As David was leaving, the sheriff turned to the inventory officer and lowered his voice. “Any sign yet of Jay?”
“Nothin’, Sheriff. I’ll let you know as soon as he shows up.”
CHAPTER 13
Do not say things. What you are stands over you the while, and thunders so that I cannot hear what you say to the contrary.
—RALPH WALDO EMERSON, LETTERS AND SOCIAL AIMS
SHEL lost track of Dave. The victims, still choking on tear gas, la
y broken and bleeding in the roadway. The crowd began to disperse. There were scattered voices, people saying they deserved it, maybe next time they’ll know better, got no choice. They wandered back into Selma. The police, after a delay, allowed the medics in.

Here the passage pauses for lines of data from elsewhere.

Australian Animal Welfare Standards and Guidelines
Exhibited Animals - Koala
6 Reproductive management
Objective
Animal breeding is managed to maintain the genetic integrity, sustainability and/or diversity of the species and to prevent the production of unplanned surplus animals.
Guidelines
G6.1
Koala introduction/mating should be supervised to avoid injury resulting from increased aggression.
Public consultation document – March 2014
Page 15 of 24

They put the more seriously injured on stretchers and loaded them into the ambulances. Others staggered away, back toward the Brown Chapel.
Shel got a whiff of the tear gas, and his eyes began to water.
“Look out,” said a guy behind him. “Wind’s coming this way.”
The man stood a few feet away, shaking his head silently.
“Where are the victims going?” asked Shel.
“Probably Good Samaritan,” he said. “It’s the only hospital that’ll take them.”
HE went back to the Brown Chapel. The demonstrators stumbled in amid sobs and screams. Two of the ambulances were unloading. Volunteers helped victims into the parsonage and tried to calm hysterical children. As he watched, a victim was carried out of the building on a stretcher and placed in a waiting hearse. Moments later a second hearse joined the first. A man got into the driver’s seat. One of the stretcher carriers climbed in back and pulled the doors shut. A woman hurried around to talk to the driver. “Wait, James,” she said.
“What’s wrong?”
“They’re filling up at Samaritan. Take them to Burwell. You know where that is?”
“Sure.”
“Go.”
Shel intercepted her on the way back inside. “How bad is it?”
“Bad,” she said. “They’re all maniacs.” She took a moment to control her voice. “Broken bones mostly. But the tear gas was the worst. They can’t get it out of their lungs.” Her eyes were ice-cold. “Those homemade clubs. They used garden hoses with nails. The sons of—” She started to cry, shook it off, and hurried back inside.
Shel followed her in and did what he could. He helped carry stretchers, took fresh bandages to the doctors, got water for people whose legs had been broken. After a while it became more than he could take, and he went outside. He sucked in air, tried to block off what he was seeing, watched a child carried screaming from the building. Then he went back in.